It just occurred to me that if I install a ductless heat pump to cool the air in my house's bedrooms in the summer, the unit will be cooling and dehumidifying the air - but not introducing any new oxygen. The window will also be closed. If I spend a few hours in one of the rooms, is there a significant chance of CO2 buildup which could cause malaise and tiredness? The bedrooms are relatively small, about 3 metres by 2 metres each.
Your house is not a space-ship, and it's not built like a space-ship.
If it's built anywhere close to a spaceship, you can run continuous ventilation fans, typically though an air-air heat exchanger. If it's of "normal construction" normal leakage will take care of adequate air exchange.
If you are adequately curious you can have a "blower door test" done to determine the actual leakage rate of your house under controlled conditions, which might inform both sealing particular leakage areas and the decision of whether or not to install active ventilation.
There are two separate issues with any HVAC system and carbon dioxide (CO2):
This is a concern with a system that burns oil, gas, coal, wood or anything else. There are specific requirements for ductwork in order to make sure it is not a problem. This does not apply to any electric system, including a typical HVAC system when cooling and a heat pump whether heating or cooling.

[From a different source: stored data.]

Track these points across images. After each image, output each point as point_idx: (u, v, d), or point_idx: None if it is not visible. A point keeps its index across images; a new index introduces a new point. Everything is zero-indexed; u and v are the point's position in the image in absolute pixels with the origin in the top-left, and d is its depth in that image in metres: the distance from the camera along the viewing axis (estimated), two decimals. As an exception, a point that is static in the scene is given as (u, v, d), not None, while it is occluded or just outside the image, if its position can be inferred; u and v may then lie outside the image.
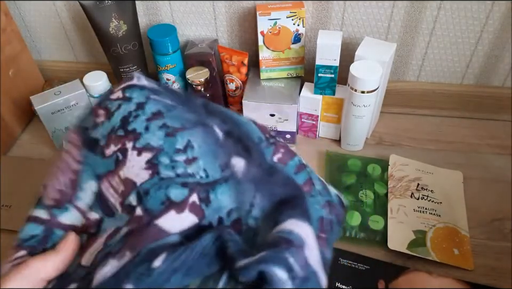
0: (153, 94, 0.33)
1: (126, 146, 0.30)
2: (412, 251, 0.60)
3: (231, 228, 0.29)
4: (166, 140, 0.31)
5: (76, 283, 0.28)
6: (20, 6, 0.83)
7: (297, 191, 0.33)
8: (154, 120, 0.31)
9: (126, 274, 0.26)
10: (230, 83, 0.78)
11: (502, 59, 0.75)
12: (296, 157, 0.36)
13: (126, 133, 0.31)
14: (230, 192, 0.31)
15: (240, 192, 0.31)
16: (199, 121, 0.33)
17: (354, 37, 0.76)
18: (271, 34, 0.72)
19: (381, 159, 0.73)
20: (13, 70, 0.81)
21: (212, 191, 0.30)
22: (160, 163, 0.30)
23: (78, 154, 0.32)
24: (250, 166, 0.33)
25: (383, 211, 0.65)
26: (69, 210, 0.31)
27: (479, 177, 0.71)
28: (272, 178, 0.33)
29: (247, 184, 0.32)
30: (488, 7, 0.69)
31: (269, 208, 0.31)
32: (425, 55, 0.77)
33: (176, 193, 0.29)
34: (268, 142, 0.35)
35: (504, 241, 0.62)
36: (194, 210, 0.28)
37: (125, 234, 0.28)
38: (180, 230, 0.27)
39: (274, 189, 0.32)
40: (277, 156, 0.35)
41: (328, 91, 0.73)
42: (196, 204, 0.29)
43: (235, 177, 0.32)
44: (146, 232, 0.27)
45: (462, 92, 0.79)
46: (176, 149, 0.31)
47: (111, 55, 0.76)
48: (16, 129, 0.83)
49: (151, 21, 0.81)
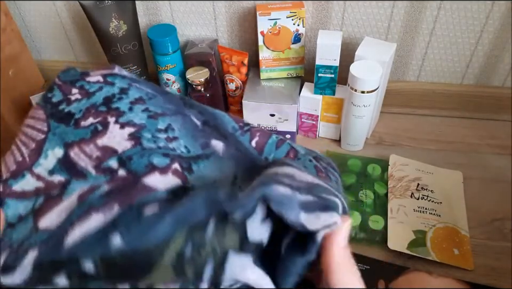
0: (134, 82, 0.33)
1: (108, 120, 0.30)
2: (412, 251, 0.60)
3: None
4: (149, 121, 0.31)
5: (35, 249, 0.25)
6: (20, 6, 0.83)
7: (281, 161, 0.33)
8: (137, 104, 0.32)
9: (114, 225, 0.24)
10: (230, 83, 0.78)
11: (502, 59, 0.75)
12: (273, 135, 0.36)
13: (109, 110, 0.30)
14: (213, 167, 0.31)
15: (223, 167, 0.31)
16: (178, 111, 0.33)
17: (354, 37, 0.76)
18: (271, 34, 0.72)
19: (381, 159, 0.73)
20: (13, 70, 0.81)
21: (194, 163, 0.30)
22: (143, 136, 0.30)
23: (43, 126, 0.31)
24: (229, 148, 0.33)
25: (383, 211, 0.65)
26: (25, 177, 0.30)
27: (479, 177, 0.71)
28: (250, 158, 0.33)
29: (228, 161, 0.32)
30: (488, 7, 0.69)
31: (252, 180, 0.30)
32: (425, 55, 0.77)
33: (158, 160, 0.29)
34: (243, 130, 0.36)
35: (504, 241, 0.62)
36: (177, 174, 0.28)
37: (107, 191, 0.27)
38: (166, 187, 0.27)
39: (254, 166, 0.33)
40: (255, 140, 0.36)
41: (328, 91, 0.73)
42: (178, 170, 0.29)
43: (216, 154, 0.32)
44: (134, 188, 0.26)
45: (462, 92, 0.79)
46: (158, 128, 0.31)
47: (111, 55, 0.76)
48: (16, 129, 0.83)
49: (151, 21, 0.81)
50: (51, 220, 0.27)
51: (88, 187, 0.28)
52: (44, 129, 0.31)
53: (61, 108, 0.31)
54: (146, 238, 0.24)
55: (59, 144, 0.30)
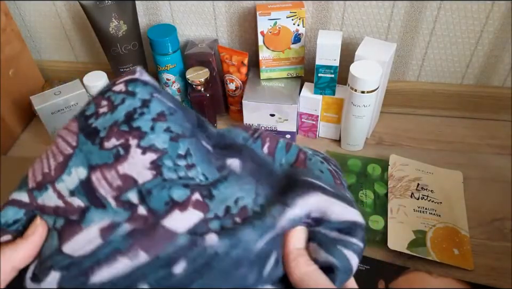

Humans inhale air including oxygen and exhale air including CO2. In a spaceship, this is a real concern because it must be sealed really well to prevent loss of air pressure, so CO2 will build up over time unless removed from the air through some mechanism.
However, a house on Earth is generally not sealed to an extent that normal usage, without additional CO2 from fuel combustion (furnace, gas cooking appliances, fireplaces, etc.), will not usually be a problem. It could be a problem in a well-sealed room, but even a room without windows will generally have some fresh air coming in from around the door, holes in the wall around receptacles, etc.
This indicates that while the gaps around a bedroom door provide enough ventilation to prevent a dangerous situation from occurring, they do not provide enough ventilation to equalize the CO2 level between the bedroom and the rest of the house when sleeping, and the difference is large enough to cause perceptible differences in next-day performance.
Note that you don't need to ventilate between the bedroom and outdoors, but can ventilate between the bedroom and the rest of the house; there's enough leakage in a normal house that CO2 buildup is not a concern, just not within the confines of a bedroom. Leaving the bedroom door open a crack should be enough to equalize CO2 levels while inside.